A Lifetime of Fighting Corruption
Akere grew up in Ngyen-Mbo, in the North-West Region of Cameroon. He attended primary and secondary school in Cameroon, before moving to the United States for further studies at American University in Washington, DC. After obtaining his bachelor’s degree, Akere moved to England, where he joined the Honourable Society of Lincoln’s Inn. He was called to the Bar of England and Wales in 1978. That same year, he returned to Cameroon to practice as a lawyer. Since then, Akere has held various positions, in and outside of Cameroon, focused on combatting corruption and promoting good governance.
In 2000, Akere founded the Cameroon chapter of the anti-corruption watchdog, Transparency International (TI). His efforts drew heaving criticism from the government, which had previously not had its pervasive corrupt practices highlighted so openly. Eventually, the negative attention pressured the government into forming an ad hoc committee, presided over by the Prime Minister, to start to combat corruption.
In 2004, Akere was elected to the Board of Directors of TI. In the same year, the African Chapters of TI designated him as Coordinator of the Coalition of African Chapters of TI. As Coordinator, he was involved in the TI working group that helped draft the African Union Convention on Preventing and Combating Corruption, and authored a guide to the Convention.
In 2005, he was elected Vice-Chair of the Board of Directors of TI, for a three-year term. He subsequently was reelected twice to that position, and stepped down in 2014, after serving the maximum number of terms. As Akere’s mandate as Vice Chair of Transparency International came to an end in 2014, the Board of Directors of TI appointed him Chair of the International Anti-Corruption Conference (IACC) Council.
Akere was a founding member of the Pan African Lawyers Union (PALU), and in July 2005, was unanimously elected president of PALU by its Members. As president, he launched a program to train African lawyers in sophisticated commercial transactions in all five regions of Africa. In 2005, the PALU became a member of the Economic, Social and Cultural Council (ECOSOCC) of the African Union (AU), an advisory body created to promote civil society involvement within the AU institutions and decision-making processes. In September 2008, Akere was unanimously elected president of ECOSOCC, a position he held until 2014.

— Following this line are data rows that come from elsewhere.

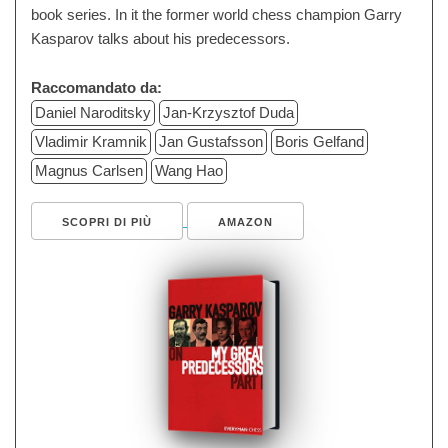
book series. In it the former world chess champion Garry
Kasparov talks about his predecessors.
Raccomandato da:
Daniel Naroditsky
Jan-Krzysztof Duda
Vladimir Kramnik
Jan Gustafsson
Boris Gelfand
Magnus Carlsen
Wang Hao
SCOPRI DI PIÙ
AMAZON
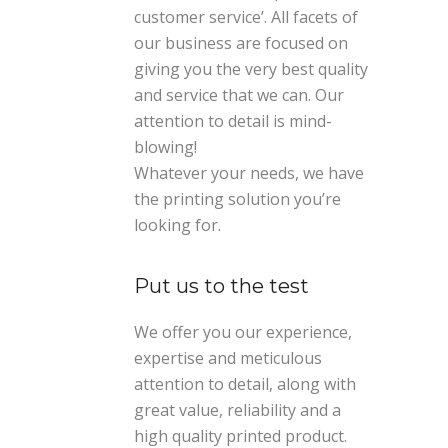
customer service’. All facets of
our business are focused on
giving you the very best quality
and service that we can. Our
attention to detail is mind-
blowing!
Whatever your needs, we have
the printing solution you’re
looking for.
Put us to the test
We offer you our experience,
expertise and meticulous
attention to detail, along with
great value, reliability and a
high quality printed product.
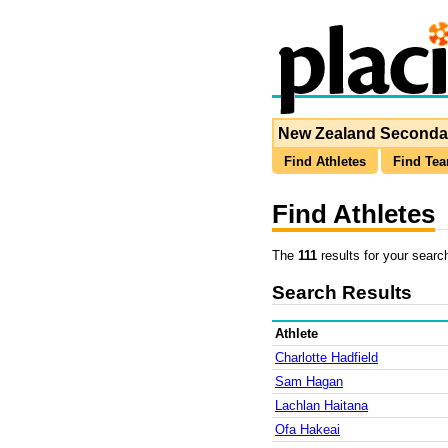
New Zealand Secondar
Find Athletes
Find Te
Find Athletes
The
111
results for your searc
Search Results
Athlete
Charlotte Hadfield
Sam Hagan
Lachlan Haitana
Ofa Hakeai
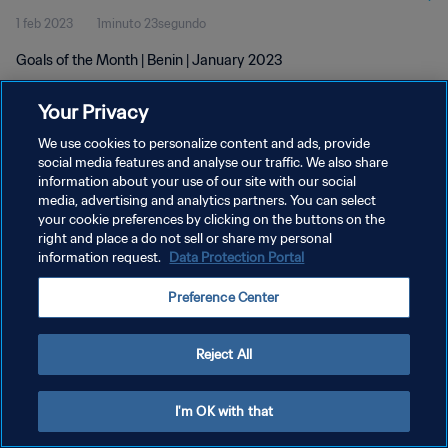
1 feb 2023
1minuto 23segundo
Goals of the Month | Benin | January 2023
Your Privacy
We use cookies to personalize content and ads, provide
social media features and analyse our traffic. We also share
information about your use of our site with our social
POLÍTICA DE PRIVACIDAD
media, advertising and analytics partners. You can select
your cookie preferences by clicking on the buttons on the
TÉRMINOS DE SERVICIO
right and place a do not sell or share my personal
AJUSTAR LA CONFIGURACIÓN DE LAS COOKIES
information request.
Data Protection Portal
Copyright © 1994 - 2026 FIFA. Todos los derechos reservados.
Preference Center
Reject All
I'm OK with that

In 2010, Akere became a member of the APR Panel of Eminent Persons. The Panel exercises oversight of the African Peer Review Mechanism process, which is aimed at encouraging conformity among African countries in regard to their political, economic and corporate governance values.
In 2012, Akere became a member of the High Level Panel on Illicit Financial Flows from Africa, a body established by the United Nations Economic Commission for Africa.
In 2013, the Board of Directors of the African Development Bank (AfDB) approved the appointment of Akere as Sanctions Commissioner of the African Development Bank.
In 2017, Akere announced his candidacy for President of Cameroon.